Exercise passage

====

Creating and then modifying pdf file in python

I am writing some code that merges some pdfs from their file paths and then writes some text on each page of the merged document. My problem is this: I can do both things separately - merge pdfs and write text to a pdf - I just cant seem to do it all in one go.
My code is below - the pdfs are merged together from their file paths contained in an excel workbook, they are then saved as a single pdf with file name obtained from the workbook (this will change depending on what pdfs are merged so it needs to be dynamic) and I am then attempting to write text (a question number) to this merged pdf.
I keep getting error "cannot save with zero pages" and not sure why this is so as I can saved the merged file, and I can write the desired text to any other pdf with function I made if I pass the document file path into it. Any ideas on how I can merge these pdfs into a single file, then edit it with the inserted text and save it with the chosen file name from the excel doc? Hopefully you get what I mean!

====

Extracted data
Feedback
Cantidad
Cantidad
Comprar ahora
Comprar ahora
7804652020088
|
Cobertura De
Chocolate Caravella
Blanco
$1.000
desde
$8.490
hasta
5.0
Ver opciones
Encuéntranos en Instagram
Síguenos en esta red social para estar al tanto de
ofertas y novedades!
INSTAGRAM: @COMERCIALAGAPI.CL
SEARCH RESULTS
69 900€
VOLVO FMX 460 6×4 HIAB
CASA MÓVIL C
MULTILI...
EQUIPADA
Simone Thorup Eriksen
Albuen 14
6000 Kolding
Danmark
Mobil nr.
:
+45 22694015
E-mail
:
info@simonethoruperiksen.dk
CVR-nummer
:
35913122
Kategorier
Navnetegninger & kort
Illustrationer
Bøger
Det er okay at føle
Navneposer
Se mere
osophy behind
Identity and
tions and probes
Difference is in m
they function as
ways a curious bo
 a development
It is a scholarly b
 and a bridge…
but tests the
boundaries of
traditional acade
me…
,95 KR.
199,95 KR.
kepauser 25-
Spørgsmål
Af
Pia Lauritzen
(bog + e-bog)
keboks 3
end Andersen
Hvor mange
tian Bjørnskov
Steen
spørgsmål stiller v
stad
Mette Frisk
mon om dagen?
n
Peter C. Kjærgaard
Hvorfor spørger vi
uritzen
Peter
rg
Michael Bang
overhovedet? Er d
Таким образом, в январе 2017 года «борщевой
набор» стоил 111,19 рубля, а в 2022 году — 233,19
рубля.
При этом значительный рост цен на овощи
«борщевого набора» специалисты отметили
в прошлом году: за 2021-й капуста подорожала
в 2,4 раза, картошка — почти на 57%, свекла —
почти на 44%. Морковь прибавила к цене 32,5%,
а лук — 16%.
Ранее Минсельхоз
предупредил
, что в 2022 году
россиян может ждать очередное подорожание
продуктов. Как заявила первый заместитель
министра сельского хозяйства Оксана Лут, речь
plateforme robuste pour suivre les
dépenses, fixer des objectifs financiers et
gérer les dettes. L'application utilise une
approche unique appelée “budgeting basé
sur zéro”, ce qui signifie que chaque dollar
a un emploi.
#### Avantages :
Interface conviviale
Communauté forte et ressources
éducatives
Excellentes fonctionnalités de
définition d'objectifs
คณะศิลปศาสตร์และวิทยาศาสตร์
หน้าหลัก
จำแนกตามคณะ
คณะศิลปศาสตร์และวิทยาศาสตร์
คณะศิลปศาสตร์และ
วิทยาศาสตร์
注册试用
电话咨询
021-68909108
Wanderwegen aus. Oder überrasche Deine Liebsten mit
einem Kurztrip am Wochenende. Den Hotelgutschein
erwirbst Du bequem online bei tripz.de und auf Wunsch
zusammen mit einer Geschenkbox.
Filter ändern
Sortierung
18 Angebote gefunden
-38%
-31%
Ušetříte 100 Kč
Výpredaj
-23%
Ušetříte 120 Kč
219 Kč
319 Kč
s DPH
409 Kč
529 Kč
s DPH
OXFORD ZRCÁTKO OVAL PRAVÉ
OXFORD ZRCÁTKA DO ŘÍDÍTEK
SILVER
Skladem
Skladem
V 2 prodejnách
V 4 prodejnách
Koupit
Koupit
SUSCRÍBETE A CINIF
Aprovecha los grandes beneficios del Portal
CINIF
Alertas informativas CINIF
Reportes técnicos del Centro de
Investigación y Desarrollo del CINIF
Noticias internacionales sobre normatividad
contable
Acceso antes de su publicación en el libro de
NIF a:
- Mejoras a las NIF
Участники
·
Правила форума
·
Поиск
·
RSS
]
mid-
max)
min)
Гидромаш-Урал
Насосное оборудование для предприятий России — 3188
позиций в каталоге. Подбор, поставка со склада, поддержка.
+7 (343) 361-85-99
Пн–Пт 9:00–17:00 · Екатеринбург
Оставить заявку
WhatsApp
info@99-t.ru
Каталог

====

What you need to do
In the post about merging PDFs in Python, why must the merged file's name be dynamic? These items have nothing to do with the text.

Task output
The name comes from the Excel workbook and changes depending on which PDFs are merged, so it cannot be fixed in advance.